EXERCISE DATA -
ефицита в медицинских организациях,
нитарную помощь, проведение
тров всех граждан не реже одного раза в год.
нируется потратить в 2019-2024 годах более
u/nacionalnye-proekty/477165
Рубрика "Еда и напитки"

PROBLEM DETAILS - Each entry needs to be transcribed exactly.

REPLY -
ефицита в медицинских организациях,
нитарную помощь, проведение
тров всех граждан не реже одного раза в год.
нируется потратить в 2019-2024 годах более
u/nacionalnye-proekty/477165
Рубрика "Еда и напитки"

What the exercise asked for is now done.